A PINTURA COMO DISCURSO, PENSAMENTO E PRODUÇÃO DE CONHECIMENTO

Quando Felipe Góes disse que eu poderia escolher uma ou mais pinturas e levar para casa, eu achei que ele estava ficando maluco. "Pode levar todas se preferir, assim vocês terão um tempo juntos para se conhecerem melhor". Imagine a responsabilidade de andar por aí com obras de arte! E se me roubam o carro? Ou se derrubam água sanitária em cima? Sabe-se lá que tipo de tragédia pode acontecer, é melhor não dar sopa para o azar. Por isso, quando aceitei a proposta e cheguei em casa com uma tela sua debaixo do braço, percebi que aquilo já havia me contagiado também.

Foi mais ou menos assim que iniciamos o trabalho deste ano, que rendeu três exposições individuais em museus e centros de cultura de Porto Alegre, Goiânia e Castro. Eu queria colaborar com Felipe desde que o conheci, portanto fiquei bastante entusiasmado quando surgiu a oportunidade e ele fez o convite.

Estávamos sentados num café no bairro de Pinheiros, São Paulo. Passamos a nos encontrar durante o almoço ou no fim de tarde para ver as pinturas, trocar ideias, estruturar um pensamento que servisse de proposta curatorial para cada exposição e também para entender melhor nossas próprias convicções estéticas, as quais se transformavam no decorrer do processo. Foram diversos encontros, páginas e páginas de anotações, finais de semana inteiros pesquisando, dezenas de e-mails e muita vontade de ambas as partes para colocar os projetos de pé.

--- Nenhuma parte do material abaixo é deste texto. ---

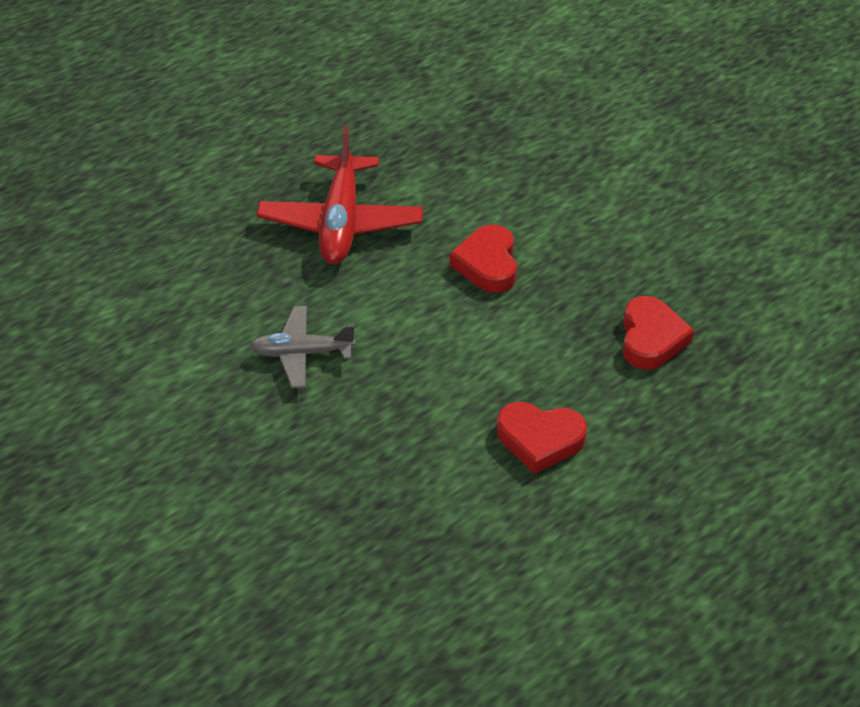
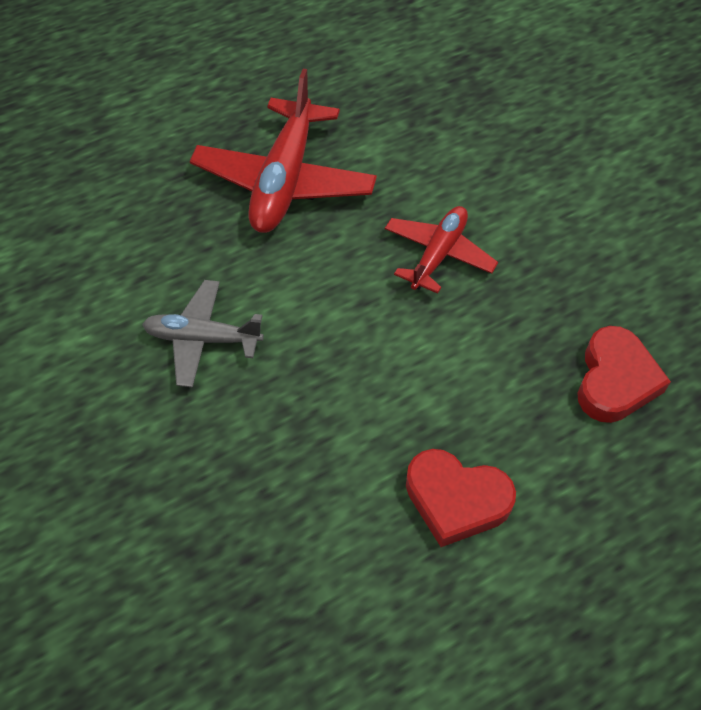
camera: 10 degrees right, 10 degrees up
red heart [450,224,517,293] -> red plane [385,206,498,294]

O que significa pintar no contemporâneo? Essa era a questão-chave. Cada seleção de trabalhos parecia oferecer uma resposta apropriada, complementares ou divergentes entre si, o que já se mostrava bastante sugestivo. A nossa missão era fazer com que elas ficassem evidentes para os visitantes. Na Usina do Gasômetro, em Porto Alegre, as pinturas chamavam atenção para os estímulos visuais por meio dos quais inventamos o mundo ao nosso redor e que despertam emoções ocultas na memória; o limiar entre o figurativo e o abstrato, a racionalidade do dia e o vago sentimento dos sonhos. No Museu de Arte de Goiânia, tratamos do processo criativo do artista, levando a público experimentos que nunca haviam deixado o ateliê, além de apontar para o espaço expositivo e para a ocupação que tanto a arte quanto as pessoas fazem dele. Por último, na Galeria Ondas do Yapó, em Castro, Paraná, tratamos da experiência sensível dos visitantes, da construção de discurso e pensamento, da transição entre as maneiras de compreender o mundo, que muitas vezes se assemelha ao transitar entre as camadas de tinta de um quadro. Queríamos ver além da superfície, avançando no subjetivo.

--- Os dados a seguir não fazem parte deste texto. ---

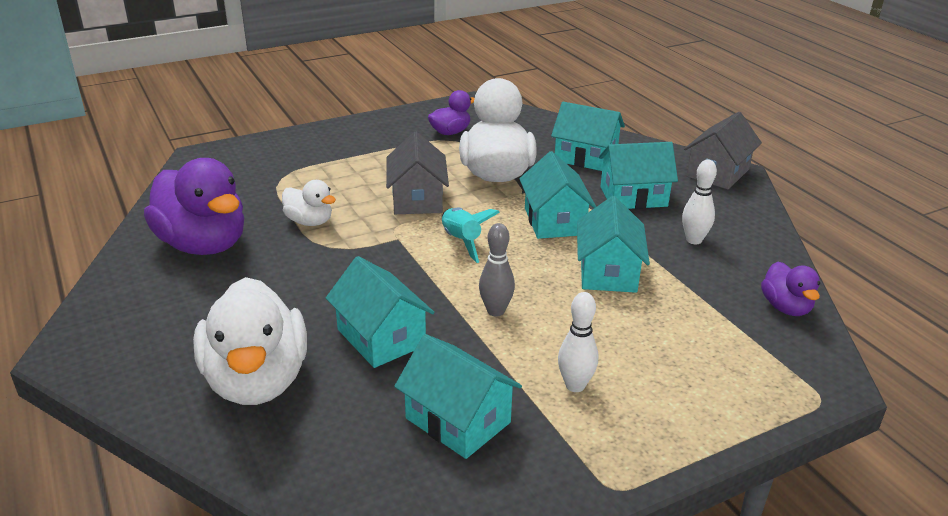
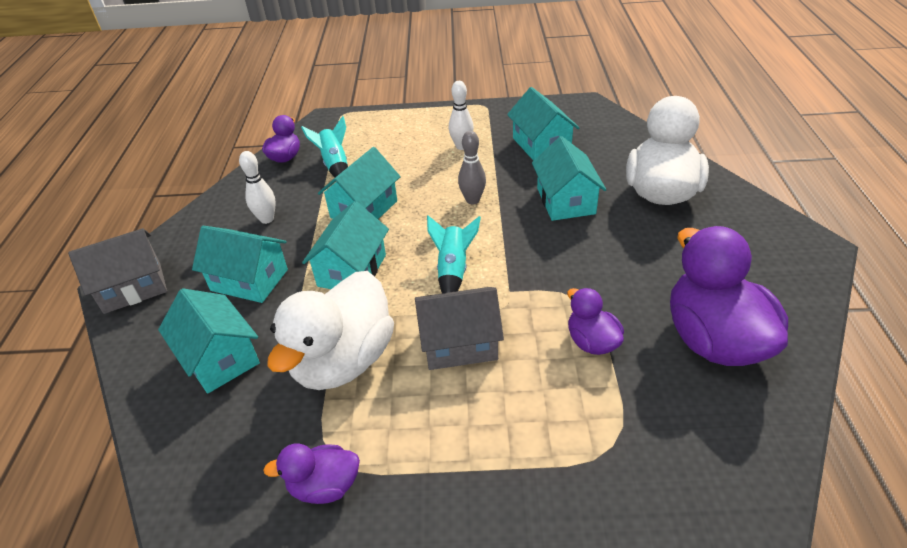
camera: 150 degrees left, 10 degrees up
white duck [282,180,336,226] -> purple duck [567,288,624,355]
grey house [386,132,449,214] -> grey house turned 60 degrees clockwise [415,287,504,370]
none -> turquoise rocket [301,116,348,178]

Essas três possibilidades, entre tantas outras que gostaríamos de explorar, deixam claro que não há uma resposta exata para a questão que as provocou. Pintar, no contemporâneo, significa muitas coisas. Se podemos afirmar algo, talvez seja apenas que não se trata de um formalismo alienado e tampouco de uma afirmação de verdade com pretensão de ser única. Pintar é um método de produzir conhecimento, de lidar com o múltiplo, criar diferentes conexões e apreensões de tempo, espaço e sociedade.

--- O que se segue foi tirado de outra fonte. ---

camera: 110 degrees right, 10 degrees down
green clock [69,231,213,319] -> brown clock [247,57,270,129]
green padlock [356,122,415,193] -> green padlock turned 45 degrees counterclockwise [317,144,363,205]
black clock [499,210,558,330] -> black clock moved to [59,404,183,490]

Quando se aplica o primeiro borrão de tinta sobre a tela, ativa-se uma porção de problemáticas, que não é função do artista resolver. Não se espera da arte uma solução, mas sim o questionamento em si. O artista percebe e reúne problemas, apropria-se deles e os transforma, transgride, refaz, de modo que sejam apreendidos sob outro ponto de vista. Às vezes, a construção se dá pela própria desconstrução. O objetivo, entretanto, permanece inalterado: provocar reações e, se possível, reflexões.

Como escreveu o pintor, professor e pesquisador Marco Giannotti no livro Breve História da Pintura Contemporânea, "a pintura cria um campo de experiência, um espaço existencial; não cabe mais ao artista descrever um mundo dado, mas transformá-lo a cada instante".

Eu e Felipe desejamos que o trabalho deste ano tenha contribuído, de alguma maneira, para dar novo fôlego aos problemas do homem com os quais a pintura tenta lidar. Porque uma pincelada, por menor que seja, carrega consigo o potencial para resignificar a composição inteira.